TÂCHE PROPOSÉE 1
Affichez chaque ligne des enregistrements qui contient la chaîne « atrium », en tenant compte de la casse.

PASSAGE EXTRAIT
>>>>
ANALYSES

OPEP et non-OPEP

Presse
25 septembre 2018
Le baril est aujourd’hui à son plus haut niveau. Pensez-vous que c’est l’effet immédiat de la réunion d’Alger qui, pourtant, visait la stabilité du marché ?

Le 24 septembre, le prix du Brent de la mer du Nord était de l’ordre de $80-81 par baril, soit le niveau le plus élevé depuis la fin 2014. Il y a certes eu une hausse supplémentaire après la fin de la réunion du comité ministériel conjoint de surveillance OPEP/non-OPEP (JMMC en anglais) le 23 septembre à Alger. Mais le prix du Brent frôlait déjà les $80/b dans les derniers jours. Certains s’attendaient à une annonce de l’OPEP et des pays non-OPEP sur une hausse de leur production mais ils ont oublié que la réunion d’Alger n’avait pas un caractère décisionnel. Cette absence de décision a fait encore un peu monter les prix du brut mais cette attente n’était absolument pas justifiée. La Conférence de l’OPEP se tiendra au début décembre et pas avant.

Les prix sont sur une tendance haussière depuis plusieurs mois car la consommation pétrolière mondiale augmente, les exportations de l’Iran sont en train de chuter du fait du prochain rétablissement des sanctions des Etats-Unis et le Venezuela continue à s’enfoncer dans la crise.
<<<<
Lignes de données
>>>>
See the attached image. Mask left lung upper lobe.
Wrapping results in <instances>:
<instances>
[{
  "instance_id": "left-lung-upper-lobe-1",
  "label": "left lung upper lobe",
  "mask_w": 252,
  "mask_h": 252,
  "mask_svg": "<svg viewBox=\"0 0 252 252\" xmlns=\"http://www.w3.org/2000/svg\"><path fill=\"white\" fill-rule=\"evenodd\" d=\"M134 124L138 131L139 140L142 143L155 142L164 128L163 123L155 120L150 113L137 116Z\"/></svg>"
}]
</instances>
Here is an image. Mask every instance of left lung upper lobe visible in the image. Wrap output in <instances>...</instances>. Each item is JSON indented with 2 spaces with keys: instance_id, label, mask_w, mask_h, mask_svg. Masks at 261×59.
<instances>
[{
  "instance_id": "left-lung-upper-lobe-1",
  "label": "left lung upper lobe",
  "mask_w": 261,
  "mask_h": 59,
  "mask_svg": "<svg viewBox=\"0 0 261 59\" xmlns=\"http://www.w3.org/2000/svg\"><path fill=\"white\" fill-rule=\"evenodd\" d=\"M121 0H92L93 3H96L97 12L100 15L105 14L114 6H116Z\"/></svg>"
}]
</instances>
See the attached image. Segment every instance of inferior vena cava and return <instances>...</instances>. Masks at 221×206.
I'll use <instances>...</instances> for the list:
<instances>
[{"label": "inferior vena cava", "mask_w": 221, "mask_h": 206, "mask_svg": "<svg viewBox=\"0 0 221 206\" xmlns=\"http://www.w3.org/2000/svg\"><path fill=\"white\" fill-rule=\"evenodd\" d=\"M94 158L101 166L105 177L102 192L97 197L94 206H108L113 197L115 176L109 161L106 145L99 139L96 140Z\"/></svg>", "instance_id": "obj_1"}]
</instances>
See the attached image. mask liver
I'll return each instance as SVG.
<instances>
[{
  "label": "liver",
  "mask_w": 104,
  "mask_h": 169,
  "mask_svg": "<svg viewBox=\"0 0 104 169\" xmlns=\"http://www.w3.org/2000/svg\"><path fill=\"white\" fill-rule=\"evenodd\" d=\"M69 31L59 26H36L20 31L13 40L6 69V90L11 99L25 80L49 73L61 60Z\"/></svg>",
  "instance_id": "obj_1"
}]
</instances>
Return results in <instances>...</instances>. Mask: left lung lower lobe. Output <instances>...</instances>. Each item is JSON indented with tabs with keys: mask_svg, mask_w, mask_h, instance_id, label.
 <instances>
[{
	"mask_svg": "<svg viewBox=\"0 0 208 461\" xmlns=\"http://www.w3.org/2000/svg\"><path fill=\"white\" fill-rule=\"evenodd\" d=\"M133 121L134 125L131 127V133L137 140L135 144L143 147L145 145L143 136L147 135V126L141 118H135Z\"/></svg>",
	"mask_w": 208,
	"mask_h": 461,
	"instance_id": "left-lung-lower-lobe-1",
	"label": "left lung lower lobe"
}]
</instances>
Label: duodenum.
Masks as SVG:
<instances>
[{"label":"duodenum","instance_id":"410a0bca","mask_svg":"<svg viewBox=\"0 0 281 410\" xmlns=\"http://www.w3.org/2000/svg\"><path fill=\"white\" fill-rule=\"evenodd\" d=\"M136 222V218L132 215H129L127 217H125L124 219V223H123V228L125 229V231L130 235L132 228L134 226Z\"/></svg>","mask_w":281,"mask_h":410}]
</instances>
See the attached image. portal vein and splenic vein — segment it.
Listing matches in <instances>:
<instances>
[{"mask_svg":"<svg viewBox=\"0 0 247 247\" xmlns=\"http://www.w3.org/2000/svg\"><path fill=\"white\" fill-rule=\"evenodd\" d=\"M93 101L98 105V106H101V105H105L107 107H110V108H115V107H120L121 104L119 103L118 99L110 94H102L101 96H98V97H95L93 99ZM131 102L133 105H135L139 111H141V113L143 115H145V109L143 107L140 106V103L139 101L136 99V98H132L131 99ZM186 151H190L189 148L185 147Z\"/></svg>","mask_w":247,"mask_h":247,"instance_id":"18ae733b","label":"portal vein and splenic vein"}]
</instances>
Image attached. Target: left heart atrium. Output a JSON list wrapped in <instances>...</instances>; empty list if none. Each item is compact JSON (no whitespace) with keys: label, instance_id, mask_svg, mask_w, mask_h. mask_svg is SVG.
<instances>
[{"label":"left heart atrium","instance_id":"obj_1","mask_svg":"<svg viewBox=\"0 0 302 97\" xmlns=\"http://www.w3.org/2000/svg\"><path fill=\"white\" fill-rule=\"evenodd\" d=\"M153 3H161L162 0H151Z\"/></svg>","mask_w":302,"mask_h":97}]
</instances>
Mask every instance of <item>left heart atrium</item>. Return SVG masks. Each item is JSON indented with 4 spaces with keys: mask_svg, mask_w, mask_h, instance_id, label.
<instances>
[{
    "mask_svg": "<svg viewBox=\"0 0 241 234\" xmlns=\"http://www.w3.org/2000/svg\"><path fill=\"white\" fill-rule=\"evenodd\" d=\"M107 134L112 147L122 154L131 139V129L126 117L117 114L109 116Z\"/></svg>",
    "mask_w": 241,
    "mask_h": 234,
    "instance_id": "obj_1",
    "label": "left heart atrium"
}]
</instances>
<<<<
TÂCHE PROPOSÉE 2
Reproduisez dans son intégralité, sans aucune modification, le texte sur l'OPEP et le prix du baril.

SOLUTION RÉDIGÉE 1
Image attached. Target: left heart atrium. Output a JSON list wrapped in <instances>...</instances>; empty list if none. Each item is compact JSON (no whitespace) with keys: label, instance_id, mask_svg, mask_w, mask_h. mask_svg is SVG.
[{"label":"left heart atrium","instance_id":"obj_1","mask_svg":"<svg viewBox=\"0 0 302 97\" xmlns=\"http://www.w3.org/2000/svg\"><path fill=\"white\" fill-rule=\"evenodd\" d=\"M153 3H161L162 0H151Z\"/></svg>","mask_w":302,"mask_h":97}]
Mask every instance of <item>left heart atrium</item>. Return SVG masks. Each item is JSON indented with 4 spaces with keys: mask_svg, mask_w, mask_h, instance_id, label.
    "label": "left heart atrium"

SOLUTION RÉDIGÉE 2
ANALYSES

OPEP et non-OPEP

Presse
25 septembre 2018
Le baril est aujourd’hui à son plus haut niveau. Pensez-vous que c’est l’effet immédiat de la réunion d’Alger qui, pourtant, visait la stabilité du marché ?

Le 24 septembre, le prix du Brent de la mer du Nord était de l’ordre de $80-81 par baril, soit le niveau le plus élevé depuis la fin 2014. Il y a certes eu une hausse supplémentaire après la fin de la réunion du comité ministériel conjoint de surveillance OPEP/non-OPEP (JMMC en anglais) le 23 septembre à Alger. Mais le prix du Brent frôlait déjà les $80/b dans les derniers jours. Certains s’attendaient à une annonce de l’OPEP et des pays non-OPEP sur une hausse de leur production mais ils ont oublié que la réunion d’Alger n’avait pas un caractère décisionnel. Cette absence de décision a fait encore un peu monter les prix du brut mais cette attente n’était absolument pas justifiée. La Conférence de l’OPEP se tiendra au début décembre et pas avant.

Les prix sont sur une tendance haussière depuis plusieurs mois car la consommation pétrolière mondiale augmente, les exportations de l’Iran sont en train de chuter du fait du prochain rétablissement des sanctions des Etats-Unis et le Venezuela continue à s’enfoncer dans la crise.